Given an array, its prefix array is an array of same size such that i^{th} element of prefix array is the sum of all elements of given array till it's i^{th} element that is **prefix_array[i] = array[0] + arrat[1] + ... + array[i]**

It is used for applications like:

- Find sum of all elements in a given range
- Find product of all elements in a given range
- Find maximum subarray sum
- Find maximum subarray sum modulo m
- Maximum subarray such that sum is less than some number

and many others

**Prefix array** is majorly used to find **sum of elements in an interval** or in Kadane's algorithm. These problems can be answered in **linear time**. Prefix sum array, however, can only be used if array elements do not change. Otherwise prefix array will have to be built with each change.

### Pseudocode

#### Building the prefix array

```
function build(array[]):
n = array.length
prefix_array = {0, 0 ...n times... 0}
prefix_array[0] = array[0]
for i = 1 to n:
prefix_array[i] = ar[i] + prefix_array[i - 1]
return prefix_array
```

#### To find sum of elements in an interval

```
function rangeSum(L, R):
if L == 0:
return prefix_array[R]
else:
return (prefix_array[R] - prefix_array[L - 1])
```

#### To find subarray with maximum sum

This algorithm is also called Kadane's algorithm That involves a modification in building algorithm.

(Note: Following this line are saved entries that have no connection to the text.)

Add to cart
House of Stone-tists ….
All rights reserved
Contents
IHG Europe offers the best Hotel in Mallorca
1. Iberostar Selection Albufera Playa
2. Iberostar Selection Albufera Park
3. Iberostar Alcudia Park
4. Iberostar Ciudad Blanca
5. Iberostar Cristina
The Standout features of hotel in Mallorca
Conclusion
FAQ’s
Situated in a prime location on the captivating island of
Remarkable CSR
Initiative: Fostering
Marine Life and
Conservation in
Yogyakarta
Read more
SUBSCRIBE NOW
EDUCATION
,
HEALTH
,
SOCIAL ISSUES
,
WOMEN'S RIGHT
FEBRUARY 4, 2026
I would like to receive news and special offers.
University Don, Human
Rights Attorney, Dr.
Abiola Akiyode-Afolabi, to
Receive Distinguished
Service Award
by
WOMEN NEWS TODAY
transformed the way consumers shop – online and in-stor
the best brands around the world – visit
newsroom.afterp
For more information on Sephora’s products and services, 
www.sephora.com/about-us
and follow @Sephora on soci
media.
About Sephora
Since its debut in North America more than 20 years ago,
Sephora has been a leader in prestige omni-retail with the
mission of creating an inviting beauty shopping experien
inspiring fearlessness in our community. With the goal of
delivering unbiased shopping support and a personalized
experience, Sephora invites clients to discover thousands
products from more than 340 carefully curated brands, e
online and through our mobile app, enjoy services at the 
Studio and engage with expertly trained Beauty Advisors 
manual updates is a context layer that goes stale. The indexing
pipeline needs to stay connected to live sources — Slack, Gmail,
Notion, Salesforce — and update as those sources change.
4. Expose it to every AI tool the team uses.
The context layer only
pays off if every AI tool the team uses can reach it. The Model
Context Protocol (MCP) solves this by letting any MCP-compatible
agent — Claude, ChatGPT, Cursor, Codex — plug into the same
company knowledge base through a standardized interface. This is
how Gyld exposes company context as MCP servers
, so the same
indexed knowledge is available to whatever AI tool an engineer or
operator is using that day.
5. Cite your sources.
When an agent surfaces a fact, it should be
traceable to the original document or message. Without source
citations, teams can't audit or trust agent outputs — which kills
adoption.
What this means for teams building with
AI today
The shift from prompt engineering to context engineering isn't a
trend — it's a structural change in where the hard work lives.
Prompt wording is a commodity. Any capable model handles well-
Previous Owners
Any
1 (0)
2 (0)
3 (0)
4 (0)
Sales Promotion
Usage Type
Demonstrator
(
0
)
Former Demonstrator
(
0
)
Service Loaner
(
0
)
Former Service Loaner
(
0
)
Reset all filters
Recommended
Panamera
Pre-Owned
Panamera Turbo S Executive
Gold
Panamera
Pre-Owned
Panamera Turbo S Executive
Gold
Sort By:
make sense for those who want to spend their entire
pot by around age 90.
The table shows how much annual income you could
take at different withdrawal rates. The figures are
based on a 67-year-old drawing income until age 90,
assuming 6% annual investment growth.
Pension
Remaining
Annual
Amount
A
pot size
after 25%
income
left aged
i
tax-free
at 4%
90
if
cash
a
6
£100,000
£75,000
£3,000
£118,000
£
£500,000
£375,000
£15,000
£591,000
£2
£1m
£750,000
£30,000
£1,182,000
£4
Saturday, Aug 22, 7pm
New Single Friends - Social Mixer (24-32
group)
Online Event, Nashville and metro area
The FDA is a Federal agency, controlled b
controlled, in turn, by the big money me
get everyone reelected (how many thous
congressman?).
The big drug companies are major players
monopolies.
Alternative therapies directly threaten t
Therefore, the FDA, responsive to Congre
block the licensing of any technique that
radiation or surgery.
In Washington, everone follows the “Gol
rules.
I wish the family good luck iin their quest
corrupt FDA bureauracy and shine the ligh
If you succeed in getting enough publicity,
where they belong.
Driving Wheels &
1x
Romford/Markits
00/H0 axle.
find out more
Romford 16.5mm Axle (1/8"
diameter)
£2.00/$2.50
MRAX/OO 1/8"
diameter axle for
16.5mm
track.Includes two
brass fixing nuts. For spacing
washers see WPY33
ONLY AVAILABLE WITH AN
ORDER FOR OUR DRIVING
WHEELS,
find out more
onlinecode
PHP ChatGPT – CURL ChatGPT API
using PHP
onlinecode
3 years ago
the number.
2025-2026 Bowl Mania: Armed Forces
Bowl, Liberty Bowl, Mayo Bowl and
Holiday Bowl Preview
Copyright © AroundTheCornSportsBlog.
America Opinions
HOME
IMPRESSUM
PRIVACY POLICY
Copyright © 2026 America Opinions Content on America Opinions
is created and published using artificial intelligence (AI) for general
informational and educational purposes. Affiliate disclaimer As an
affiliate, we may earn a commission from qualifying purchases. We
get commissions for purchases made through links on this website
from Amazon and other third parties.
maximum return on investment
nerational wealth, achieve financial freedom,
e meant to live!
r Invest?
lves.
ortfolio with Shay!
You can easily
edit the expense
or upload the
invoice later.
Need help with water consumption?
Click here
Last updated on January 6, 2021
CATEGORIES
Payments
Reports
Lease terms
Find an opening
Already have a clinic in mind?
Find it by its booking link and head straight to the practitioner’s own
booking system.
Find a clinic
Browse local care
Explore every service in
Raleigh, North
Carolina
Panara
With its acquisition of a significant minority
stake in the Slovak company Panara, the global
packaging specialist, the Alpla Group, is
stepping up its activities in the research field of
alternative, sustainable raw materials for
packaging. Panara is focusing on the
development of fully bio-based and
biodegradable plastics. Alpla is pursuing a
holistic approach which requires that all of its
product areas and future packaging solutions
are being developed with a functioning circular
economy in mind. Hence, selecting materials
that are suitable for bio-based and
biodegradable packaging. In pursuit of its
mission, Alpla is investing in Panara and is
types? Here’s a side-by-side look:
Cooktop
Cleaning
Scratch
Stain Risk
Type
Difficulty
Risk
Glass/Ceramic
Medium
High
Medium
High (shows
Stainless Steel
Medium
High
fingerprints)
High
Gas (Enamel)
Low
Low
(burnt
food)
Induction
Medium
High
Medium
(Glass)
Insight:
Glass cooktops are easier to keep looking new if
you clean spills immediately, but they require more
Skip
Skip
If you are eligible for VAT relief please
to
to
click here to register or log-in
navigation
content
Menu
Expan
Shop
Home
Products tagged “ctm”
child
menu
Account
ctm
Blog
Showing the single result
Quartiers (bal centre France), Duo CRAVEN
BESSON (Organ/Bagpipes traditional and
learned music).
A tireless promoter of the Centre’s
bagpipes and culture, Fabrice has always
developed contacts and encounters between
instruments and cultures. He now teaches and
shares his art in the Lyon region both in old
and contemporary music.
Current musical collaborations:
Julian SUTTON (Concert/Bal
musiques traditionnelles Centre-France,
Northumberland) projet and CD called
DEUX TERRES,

The algorithm below returns the max possible contiguous subarray sum.

```
function build(array[]):
n = array.length
prefix_array = {0, 0 ...n times... 0}
prefix_array[0] = array[0]
for i = 1 to n:
prefix_array[i] = ar[i] + prefix_array[i - 1]
# modification here
if prefix_array[i] < 0:
prefix_array[i] = 0
return prefix_array[n - 1]
```

### Complexity

The time and space complexity of Prefix Sum array are as follows:

**Space complexity** : **O(n)**

Worst case time complexities

**Build**:**O(n)****Range sum query**:**O(1)**

Where n is the length of array.

### Implementations

Code in C++ 11:

```
* Prefix sum tree to find sum of a given range
*/
#include <iostream>
#include <vector>
std::vector<int> build(const std::vector<int> &array){
int n = array.size();
std::vector<int> prefix_array(n, 0);
prefix_array[0] = array[0];
for(int i = 1; i < n; ++i)
prefix_array[i] = array[i] + prefix_array[i - 1];
return prefix_array;
}
int rangeSum(const std::vector<int> &prefix_array, int L, int R){
if(L == 0)
return prefix_array[R];
else
return (prefix_array[R] - prefix_array[L - 1]);
}
int main() {
std::vector<int> ar = {1, 2, 3, 4, 5};
std::cout << "Array is\n";
for(int i = 0; i < 5; ++i)
std::cout << ar[i] << ' ';
std::cout << '\n';
std::vector<int> prefix_array = build(ar);
std::cout << "Sum of elements in interval [0, 3] = "
<< rangeSum(prefix_array, 0, 3) << '\n';
return 0;
}
```

### Applications

The applications of Prefix Sum array are:

- Used to answer range-sum-query, range-xor-query etc.
- Used to find subarray with max sum.
- Used to find subarray with sum closest to given number.
- Used to find equal length and equal sum subarrays of 2 arrays.

### References/ Further reading

- Prefix sum tree can be extended to 2D to answer submatrix sum query.